I also love the way the protagonist, Callie, is smart and thinks things through; and the way this book deals with race and makes it part of the larger story instead of ignoring it, because race was huge in the time and the places of this story. (And fairy dance marathons! And the train station! And the way I could just taste the dust …)
A gorgeous book, one of my favorites of the past couple years, full of texture and voice and shivery magic and so many of the things I go to fantasy for.
This one’s due out June 26, so I may burble some more between now and then.

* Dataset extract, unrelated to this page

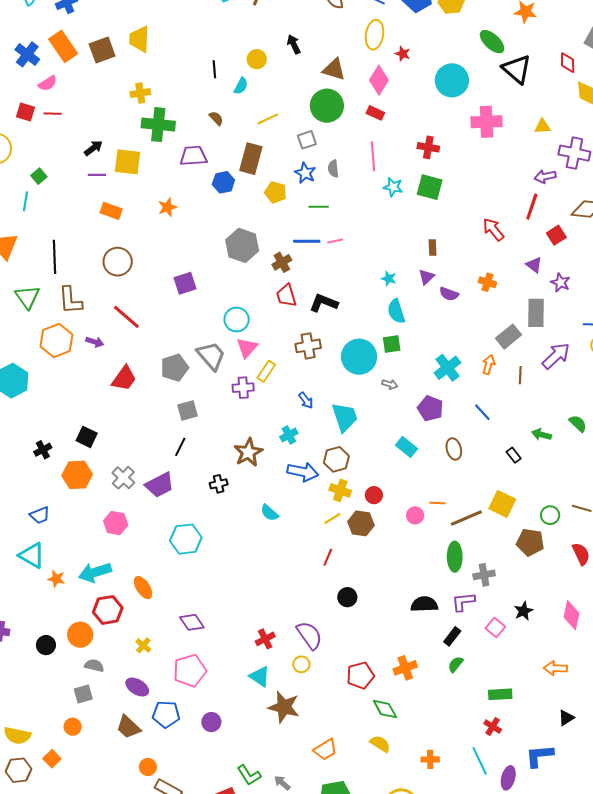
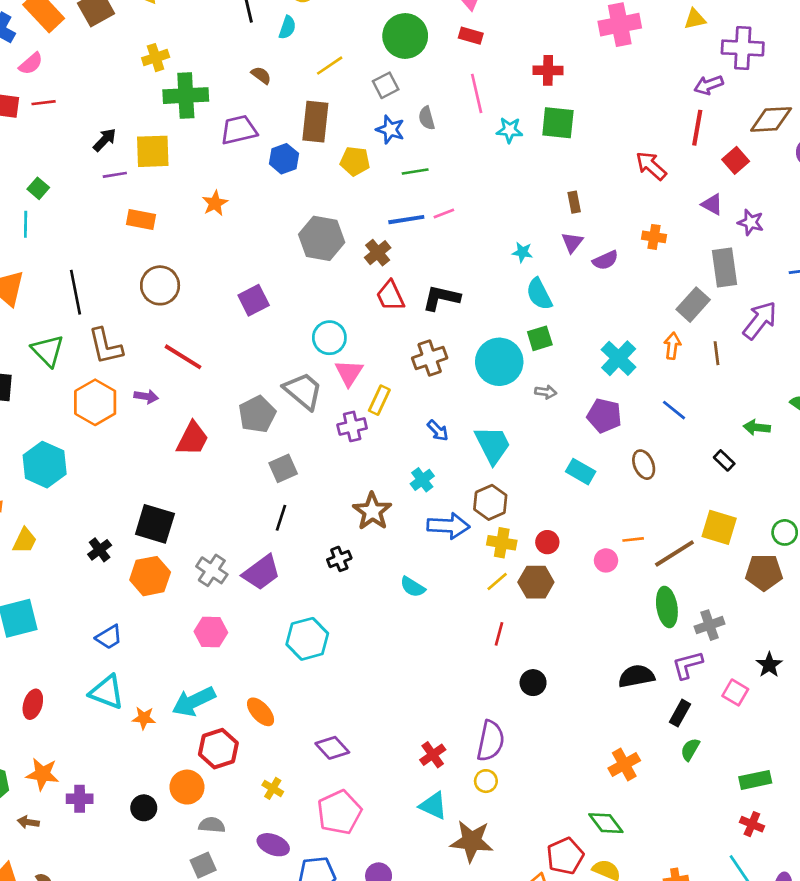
purple semicircle: (449, 294) -> (605, 260), turned -36
black square: (87, 437) -> (155, 524), size x1.4
purple semicircle: (309, 635) -> (491, 741), turned 56
red pentagon: (360, 675) -> (565, 856), moved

Callie LeRoux lives in Slow Run, Kansas, helping her mother run their small hotel and trying not to think about the father she’s never met. Lately all of her energy is spent battling the constant storms plaguing the Dust Bowl and their effects on her health. Callie is left alone, when her mother goes missing in a dust storm. Her only hope comes from a mysterious man offering a few clues about her destiny and the path she must take to find her parents in “the golden hills of the west” (California).
Along the way she meets Jack a young hobo boy who is happy to keep her company—there are dangerous, desperate people at every turn. And there’s also an otherworldly threat to Callie. Warring fae factions, attached to the creative communities of American society, are very aware of the role this half-mortal, half-fae teenage girl plays in their fate.